By CBS 3 Meteorologist Dave Anderson
Moose Lake Star-Gazette 

February should be closer to normal than January


February 6, 2020

Another Groundhog Day has come and gone and this year, Punxsutawney Phil predicts a short winter and a rapidly approaching spring. Of course, Phil's accuracy rate is 39%. Coin flips are 50% accurate and one of the famous almanacs has a 52% rating so take that with a grain of salt.

February 2nd has long been an important day to many cultures because it falls midway between the winter solstice and the spring equinox. Over time, the day became "Candlemas" which marks the presentation of Jesus at the temple in Jerusalem. Early Christians believed that a sunny Candlemas meant another 40 days of winter. Over time, northern Europeans decided the day could only be considered sunny if badgers could see their own shadows.
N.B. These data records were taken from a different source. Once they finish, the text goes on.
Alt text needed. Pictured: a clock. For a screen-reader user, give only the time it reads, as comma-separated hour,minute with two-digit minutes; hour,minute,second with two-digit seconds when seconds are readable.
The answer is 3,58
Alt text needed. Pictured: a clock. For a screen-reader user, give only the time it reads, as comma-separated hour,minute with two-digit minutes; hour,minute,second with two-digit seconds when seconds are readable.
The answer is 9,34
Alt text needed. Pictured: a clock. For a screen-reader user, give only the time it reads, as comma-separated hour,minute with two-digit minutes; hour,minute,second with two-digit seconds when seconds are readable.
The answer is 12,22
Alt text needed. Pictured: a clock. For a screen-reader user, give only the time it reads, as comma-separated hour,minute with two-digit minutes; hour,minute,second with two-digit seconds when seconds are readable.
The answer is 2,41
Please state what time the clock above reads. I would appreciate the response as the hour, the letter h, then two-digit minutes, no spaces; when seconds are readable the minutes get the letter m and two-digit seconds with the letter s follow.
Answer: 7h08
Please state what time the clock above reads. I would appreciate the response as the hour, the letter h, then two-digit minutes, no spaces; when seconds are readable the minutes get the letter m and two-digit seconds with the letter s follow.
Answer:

When German immigrants settled Pennsylvania, they brought the custom with them and chose the native groundhog as rodent du jour. Phil became spokes-hog in 1887 as a lark put on by a local newspaper.

Around here, 40 more days of winter would be awfully short. Last winter went five months and the one before that was one week shy of being six months. However, the way January rolled, one might think a quick end to winter is ahead. That month had a departure from normal mean temperature of plus 5.9 degrees.

However, some long range forecasters think it will be about a degree colder than normal around here for February 2020. Snow totals should be near normal. The month's forecast calls for a cold and snowy period from the 1st to the 7th, it should be flurry filled but mild from the the 8th to 15th, it should be normal temperature-wise from the 16th to the 19th and that probably means more snow, too. The rest of the month from the 20th to 29th should be cold and dry.

In our part of the world, getting a groundhog to wake up from hibernation to do a weather forecast is awfully hard. That's why the Lake Superior Zoo in Duluth always substitutes a porcupine. And, I hear the folks around Lake Nichols by Canyon use a muskrat which indeed did predict a rapid end to winter this year.